Boosting creativity and morale
There’s nothing like a relaunch or a new menu to get chefs’ brains ticking over, and according to Hueman Lam, the team at Vintaged is more inspired an energised than ever.
You can understand why Lam was concerned that chefs working in a steak restaurant would be reluctant to work on a vegan-only menu, but the response from her team was surprising, she said.
“They were actually quite excited. They’d played with meat for so long that it was exciting to have something new to play with. We’ve done one menu and we’re already thinking about the next one. We’re like ‘the first one is OK but we’re definitely going to make it much better the next time around.’ The team is much more excited.”
Shannon Martinez and Mo Wyse from Smith & Daughters
The same can be said for the team at Yellow. Again, some chefs were concerned that they’d be bored dealing purely with vegetables, but the key to getting them on-board, Wolfers said, was to include them in the menu development process.
“We didn’t lose any staff, which was great. The biggest thing was obviously when we were workshopping dishes we got everyone involved to taste and look at them, just to make everyone feel like they could see why we were doing this, and how it would make the restaurant better and more interesting.

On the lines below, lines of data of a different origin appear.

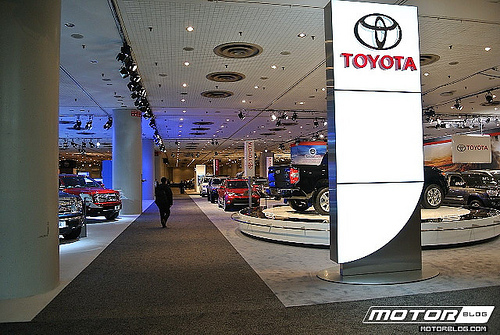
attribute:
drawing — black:
[351, 10, 401, 50]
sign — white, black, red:
[321, 0, 426, 283]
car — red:
[219, 175, 260, 215]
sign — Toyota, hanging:
[336, 7, 435, 79]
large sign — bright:
[323, 0, 423, 275]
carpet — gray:
[115, 234, 252, 311]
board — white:
[321, 0, 428, 281]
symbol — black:
[350, 10, 405, 52]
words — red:
[334, 46, 455, 84]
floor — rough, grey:
[147, 195, 199, 331]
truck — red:
[71, 181, 121, 211]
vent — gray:
[211, 37, 266, 60]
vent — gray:
[206, 69, 246, 82]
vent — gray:
[195, 85, 235, 103]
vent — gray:
[190, 118, 212, 127]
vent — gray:
[189, 129, 209, 139]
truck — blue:
[57, 184, 83, 243]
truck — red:
[58, 170, 125, 221]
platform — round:
[235, 203, 498, 245]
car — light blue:
[54, 186, 84, 243]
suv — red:
[215, 174, 258, 214]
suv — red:
[59, 172, 120, 219]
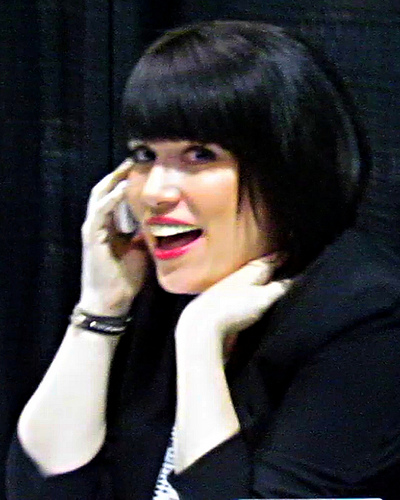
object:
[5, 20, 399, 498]
woman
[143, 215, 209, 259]
smile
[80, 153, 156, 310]
hand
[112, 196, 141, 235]
cellphone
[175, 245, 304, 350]
hand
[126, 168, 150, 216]
cheek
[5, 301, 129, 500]
arms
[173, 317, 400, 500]
arms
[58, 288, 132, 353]
wrist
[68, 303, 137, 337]
bracelet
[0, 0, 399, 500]
background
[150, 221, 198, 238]
teeth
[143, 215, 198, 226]
lipstick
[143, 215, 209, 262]
mouth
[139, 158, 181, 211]
nose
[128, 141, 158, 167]
eyes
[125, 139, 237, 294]
face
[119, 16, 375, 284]
hair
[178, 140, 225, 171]
eyes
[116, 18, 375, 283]
hairstyle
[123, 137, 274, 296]
makeup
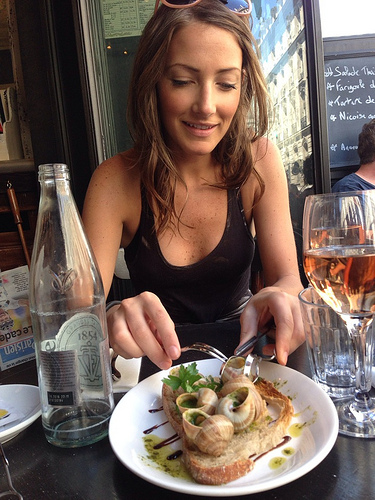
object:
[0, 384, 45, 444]
plate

That was a big thing – trying to explain to the guys that we’re not going to be doing chickpea burgers. We’re really trying to up the ante.”

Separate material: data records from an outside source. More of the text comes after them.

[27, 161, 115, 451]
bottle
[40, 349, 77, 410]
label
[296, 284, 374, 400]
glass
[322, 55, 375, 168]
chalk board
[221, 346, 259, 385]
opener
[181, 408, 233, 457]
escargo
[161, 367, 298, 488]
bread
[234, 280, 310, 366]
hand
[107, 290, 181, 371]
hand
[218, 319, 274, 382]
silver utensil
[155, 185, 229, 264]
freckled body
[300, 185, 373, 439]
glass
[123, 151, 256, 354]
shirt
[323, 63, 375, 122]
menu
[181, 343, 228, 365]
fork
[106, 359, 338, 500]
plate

And it’s not hard to keeps chefs engaged when the ingredients they’re handling are changing all the time. Offering a vegetable-based menu means the chefs at Yellow are – perhaps more than other chefs – at the mercy of the seasons.
“You can’t get certain vegetables at certain times of the year, so it means that the menu changes a lot,” Wolfers said. “You’ve obviously got some vegetables that are available for most of the year, just because of the way Australia is, but most of the time we’ll change two or three dishes every week, on average. We use pretty much all organic vegetables and when it comes to that, especially when you’re using local stuff, at this time of the year what’s available changes a lot.”
Yellow, Potts Point
And it’s not just about the vegetables; it’s about how you can make vegan ingreidents look, taste and behave like flavours derived from animals. That’s what keeps Smith & Daughters’ chef Shannon Martinez inspired. Wyse said that one of the key reasons why Martinez didn’t find her apprenticeship fulfilling was because creativity wasn’t encouraged.
“There wasn’t any variation to the curriculum; you did everything the same way … But to make meat out something that isn’t meat is exciting. To try different methods to make smoked salmon, to make eggs out of not eggs – that’s exciting. That’s something different,” she said.
“When we hire a new chef to work on the team, it’s really funny because there are a lot of people who – out of fear or pride or ignorance – don’t want to cook vegan food. They’re cutting out the thing that’s almost like a crutch to them; it’s what they’re used to and they don’t think there’s any possible way of making plants fun or tasty. But it’s the exact opposite: you have more possibilities. You’re not limited to the five animals that are regularly available to you. You have this entire world of food to make incredible meals out of.”